Newman's Own Organics has 61 products on the market, ranging from pet food (introduced in 2003) to olive oil, pretzels and cookies. Thirty-five of those are 100 percent organic, while the rest have at least 70 percent organic ingredients. Organic or not, most of the products fall into the snack food category. "One of the biggest problems in doing what we do is that we are, in fact, a walking, functioning contradiction," Meehan says. "The world does not need another consumer product, nationally distributed with all of the problems of shelf-life, packaging and freight issues. So many things are inefficient and not sustainable in our operation by their very nature. It is difficult for me and Nell because we know that.
"But the fact that we are growing the organic base in agriculture makes it worthwhile. That, plus we can channel our profits into organizations that are in need of funding. If it weren't for Newman, I wouldn't be in the food business — it is so fraught with waste."
With all that in mind, the two came up with an idea to out-Newman Pa Newman. They decided: Let the people who produce Newman's Own foods help choose where the money goes.
Paul Newman flipped over the idea. "He thought that was incredible," Meehan says. "Paul had been in business for 15 years and he had never thought of it. Now everybody gets to give away the money."

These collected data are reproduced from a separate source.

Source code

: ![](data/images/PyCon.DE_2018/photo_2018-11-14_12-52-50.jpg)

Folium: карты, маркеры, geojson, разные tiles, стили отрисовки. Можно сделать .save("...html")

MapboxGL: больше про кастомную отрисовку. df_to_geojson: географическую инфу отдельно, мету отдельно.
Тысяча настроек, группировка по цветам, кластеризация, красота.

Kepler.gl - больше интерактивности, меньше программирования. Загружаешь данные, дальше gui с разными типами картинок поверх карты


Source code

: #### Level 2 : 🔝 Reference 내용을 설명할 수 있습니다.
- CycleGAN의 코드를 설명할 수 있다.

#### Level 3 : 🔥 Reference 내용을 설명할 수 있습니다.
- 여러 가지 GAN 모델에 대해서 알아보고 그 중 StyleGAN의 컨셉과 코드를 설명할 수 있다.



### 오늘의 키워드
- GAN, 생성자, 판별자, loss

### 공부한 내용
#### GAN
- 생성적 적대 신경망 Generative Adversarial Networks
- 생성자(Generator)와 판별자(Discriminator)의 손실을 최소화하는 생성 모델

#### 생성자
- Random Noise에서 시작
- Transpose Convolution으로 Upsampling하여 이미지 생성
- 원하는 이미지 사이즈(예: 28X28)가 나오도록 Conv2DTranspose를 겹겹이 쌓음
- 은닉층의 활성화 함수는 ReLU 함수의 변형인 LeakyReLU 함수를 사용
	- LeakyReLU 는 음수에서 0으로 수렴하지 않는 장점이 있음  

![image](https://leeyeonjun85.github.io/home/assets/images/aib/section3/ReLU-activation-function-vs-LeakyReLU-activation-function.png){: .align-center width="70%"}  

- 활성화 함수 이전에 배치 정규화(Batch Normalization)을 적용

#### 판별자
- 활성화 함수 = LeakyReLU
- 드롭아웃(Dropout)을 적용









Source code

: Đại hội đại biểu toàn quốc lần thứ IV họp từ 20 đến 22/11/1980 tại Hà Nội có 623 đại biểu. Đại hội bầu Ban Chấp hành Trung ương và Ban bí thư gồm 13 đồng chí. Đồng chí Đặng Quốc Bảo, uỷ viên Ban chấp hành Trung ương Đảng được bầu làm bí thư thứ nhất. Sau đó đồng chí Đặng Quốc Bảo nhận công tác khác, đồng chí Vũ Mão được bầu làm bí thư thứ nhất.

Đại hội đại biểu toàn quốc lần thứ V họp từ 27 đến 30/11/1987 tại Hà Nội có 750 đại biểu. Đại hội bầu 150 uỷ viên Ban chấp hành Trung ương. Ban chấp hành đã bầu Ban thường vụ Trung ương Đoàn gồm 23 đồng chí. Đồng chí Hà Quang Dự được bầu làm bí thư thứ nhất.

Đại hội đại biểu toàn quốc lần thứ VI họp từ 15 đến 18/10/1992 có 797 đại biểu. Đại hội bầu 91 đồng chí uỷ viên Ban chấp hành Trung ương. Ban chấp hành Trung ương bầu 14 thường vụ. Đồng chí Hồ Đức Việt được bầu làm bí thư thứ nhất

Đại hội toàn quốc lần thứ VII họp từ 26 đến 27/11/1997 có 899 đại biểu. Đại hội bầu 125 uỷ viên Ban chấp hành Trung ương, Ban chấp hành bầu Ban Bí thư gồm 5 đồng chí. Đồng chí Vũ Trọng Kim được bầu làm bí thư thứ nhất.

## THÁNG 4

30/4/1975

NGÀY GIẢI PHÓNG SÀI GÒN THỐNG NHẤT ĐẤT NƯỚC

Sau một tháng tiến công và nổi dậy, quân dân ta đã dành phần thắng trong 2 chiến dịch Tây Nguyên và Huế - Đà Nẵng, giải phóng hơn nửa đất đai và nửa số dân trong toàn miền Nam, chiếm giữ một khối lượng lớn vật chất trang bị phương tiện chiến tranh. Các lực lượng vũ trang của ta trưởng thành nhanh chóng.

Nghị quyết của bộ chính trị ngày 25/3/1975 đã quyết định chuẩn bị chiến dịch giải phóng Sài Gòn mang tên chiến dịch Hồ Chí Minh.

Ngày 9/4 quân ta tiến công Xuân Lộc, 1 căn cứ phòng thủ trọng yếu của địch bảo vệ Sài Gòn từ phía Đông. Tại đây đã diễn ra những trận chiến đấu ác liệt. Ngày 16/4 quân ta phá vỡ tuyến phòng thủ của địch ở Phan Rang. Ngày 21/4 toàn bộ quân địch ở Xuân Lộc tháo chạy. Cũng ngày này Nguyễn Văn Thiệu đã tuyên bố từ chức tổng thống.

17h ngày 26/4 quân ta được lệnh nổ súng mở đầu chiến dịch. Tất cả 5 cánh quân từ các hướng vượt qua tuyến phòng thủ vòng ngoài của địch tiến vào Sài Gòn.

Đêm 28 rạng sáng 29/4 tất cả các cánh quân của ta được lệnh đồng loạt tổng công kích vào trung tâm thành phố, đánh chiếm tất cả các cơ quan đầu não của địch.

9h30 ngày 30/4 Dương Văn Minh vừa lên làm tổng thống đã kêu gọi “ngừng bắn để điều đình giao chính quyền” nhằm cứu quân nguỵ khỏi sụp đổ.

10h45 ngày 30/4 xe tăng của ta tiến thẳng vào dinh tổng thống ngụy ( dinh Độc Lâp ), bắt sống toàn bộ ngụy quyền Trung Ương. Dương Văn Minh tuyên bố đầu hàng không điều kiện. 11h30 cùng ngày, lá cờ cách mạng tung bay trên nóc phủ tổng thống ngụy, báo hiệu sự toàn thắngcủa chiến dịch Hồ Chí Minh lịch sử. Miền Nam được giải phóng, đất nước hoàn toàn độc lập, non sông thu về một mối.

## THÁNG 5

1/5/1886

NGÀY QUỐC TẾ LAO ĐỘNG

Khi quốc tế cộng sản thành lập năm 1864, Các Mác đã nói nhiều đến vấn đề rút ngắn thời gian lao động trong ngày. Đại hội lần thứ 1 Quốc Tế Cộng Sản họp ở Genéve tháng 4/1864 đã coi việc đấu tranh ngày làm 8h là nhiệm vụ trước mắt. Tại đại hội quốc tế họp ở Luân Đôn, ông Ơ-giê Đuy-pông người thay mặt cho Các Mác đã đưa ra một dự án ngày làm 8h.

That includes Judy Groft, who boxes bags of Newman's Own Organics pretzels and loads them into trucks at a plant in Hanover, Pennsylvania, "the buckle on the Pretzel Belt," according to Paul Newman. Giving away other people's money is a "great feeling," says Groft, a Hanover native. She and her fellow workers support causes ranging from Alzheimer's research to the local Ronald McDonald House with Newman money.
Another recipient of Newman's organic charity is the Grey Bears of Santa Cruz, a non-profit group that shares fresh produce with senior citizens. The Grey Bean distribute 1.5 million pounds of produce a year, delivering food weekly to 1,300 members and 800 shut-ins. The group also teaches composting, makes and sells worm compost, and recycles newspaper and cardboard — keeping 11,000 tons of recyclable material out of landfills every year. For two years in a row, Newman's Own Organics and its employees have donated more than $23,000 to the group. "It was like having Santa Claus come to the facility," says Lynda Francis, Grey Bears executive director.
Nell Newman says her father has great respect for the power of the ballot and has threatened, on occasion, to disown any family member who doesn't vote. So she votes regularly, but, she says, "Voting with our dollars has more influence. The main reason for the growth of organics double-digit growth for the last 15 to 20 years — is that it is a way to make change, really, to show your support of a particular company and their methodology for growing your food."